Part D: Using a pipeline with a scaling step, find a well-fitting k-nearest neighbors model. You should find this model using cross-validated grid search over any set of tuning parameters you consider to be appropriate.
Part E: Construct a weighted ensemble classifier that uses the random forest from Part C with a weight of 1.1 and the KNN classifier from Part D with a weight of 0.9. Does this ensemble perform better than the random forest by itself?
Part F: Use stacked generalization to take the outputs of the weighted ensemble you considered in Part E and map them to predicted classes via a decision tree. Does this approach lead to improved classification accuracy?
Part G: Now consider a gradient boosted ensemble built using xgboost. Use a cross-validated grid search to tune the parameters eta, gamma, reg_alpha, reg_lambda, max_depth, and colsample_bytree. A satisfactory answer will try at least 3 reasonably chosen values for each of these tuning parameters. Report the classification accuracy of this model.
Part H: Based on your work in Parts A-G, select an appropriate final model and evaluate it on the test data. Report the classification accuracy.

\(~\)

Question #3 (Boosting and Linear Regression)

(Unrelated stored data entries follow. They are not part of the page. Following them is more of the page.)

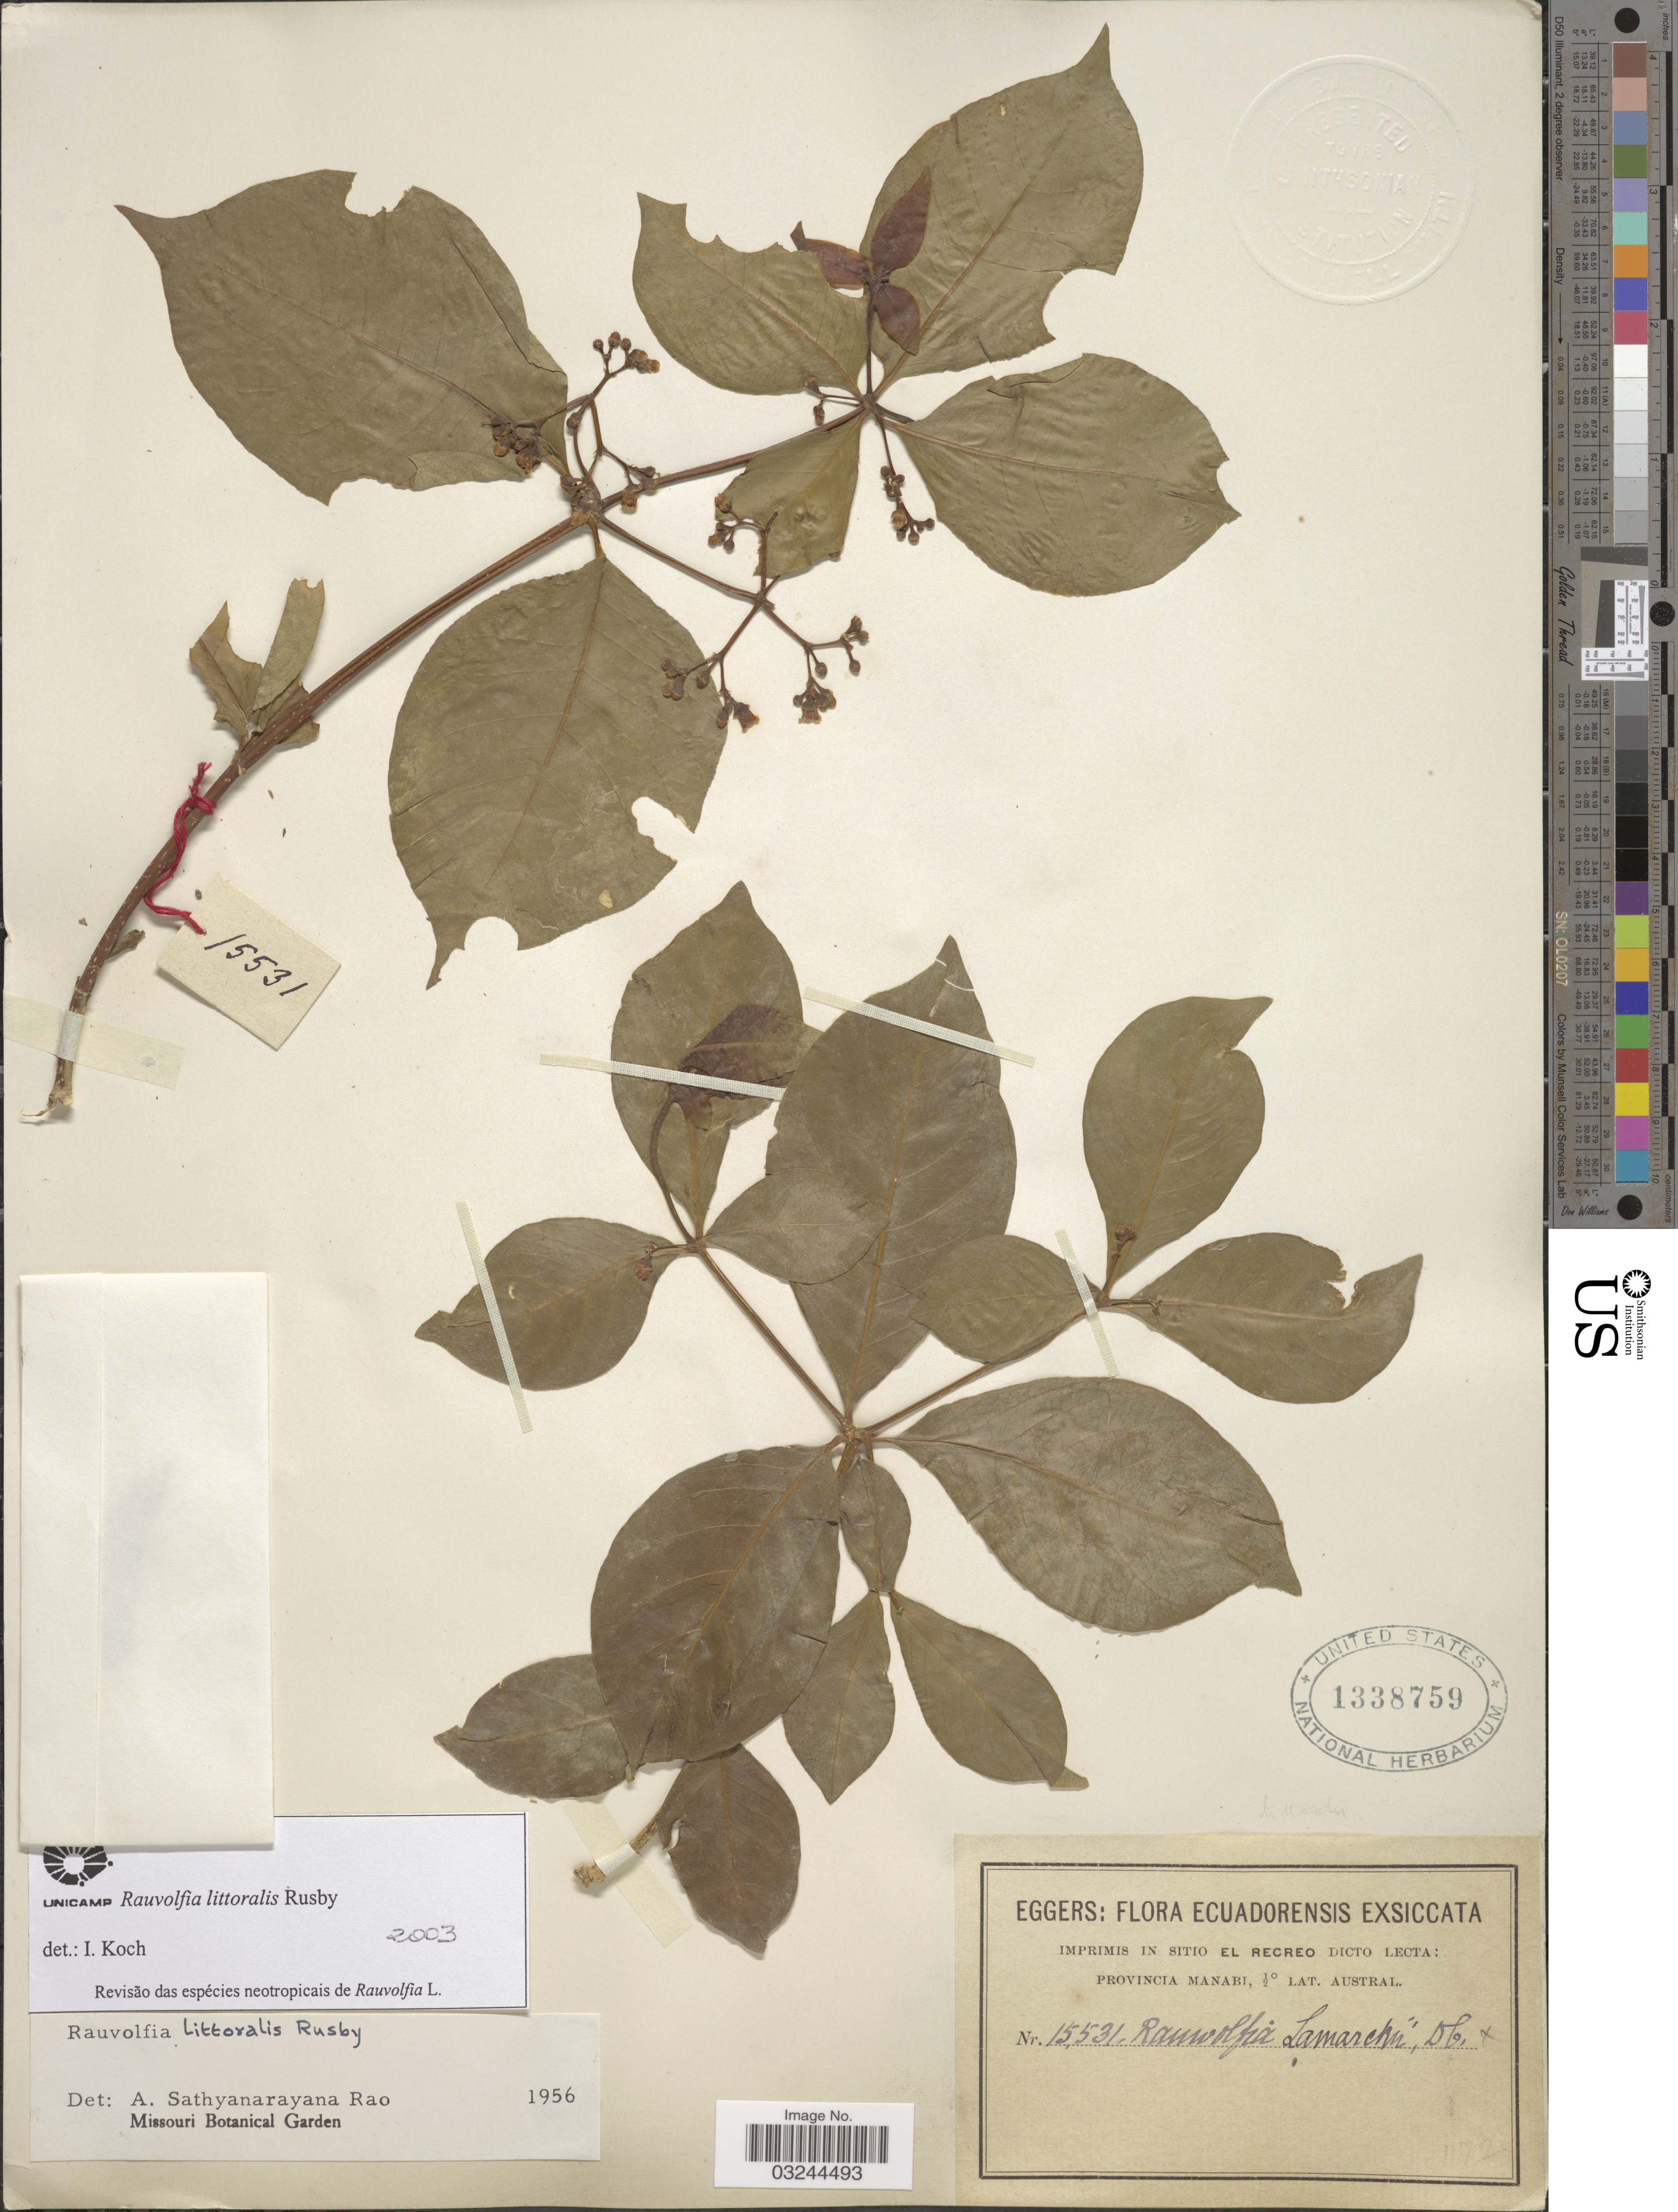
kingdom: Plantae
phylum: Tracheophyta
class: Magnoliopsida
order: Gentianales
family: Apocynaceae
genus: Rauvolfia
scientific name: Rauvolfia littoralis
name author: Rusby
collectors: -. Eggers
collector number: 15531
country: Ecuador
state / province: Manabí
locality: Imprimis in sitio El Recreo Dicto Lecta. Austral.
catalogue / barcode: US 1338759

Consider gradient boosting applied to the linear regression model. To begin, recall that linear regression has a closed form solution: \[\hat{\mathbf{w}} = (\mathbf{X}^T\mathbf{X})^{-1}\mathbf{X}^T\mathbf{y}\]

Part A: After fitting a regression model using the weights given above, denote the residuals \(\mathbf{r}^{(1)}\), then determine the weights of the second model (call them - \(\hat{\mathbf{w}}^{(2)}\)) in the ensemble in terms of \(\mathbf{r}_1\).
Part B: Substitute the \(\mathbf{y} - \mathbf{X}\hat{\mathbf{w}^{(1)}}\) into the expression you provided in Part A, then argue that \(\hat{\mathbf{w}}^{(2)} = \mathbf{0}\).
Part C: Provide a conceptual argument for why gradient boosting fails to improve the linear regression model.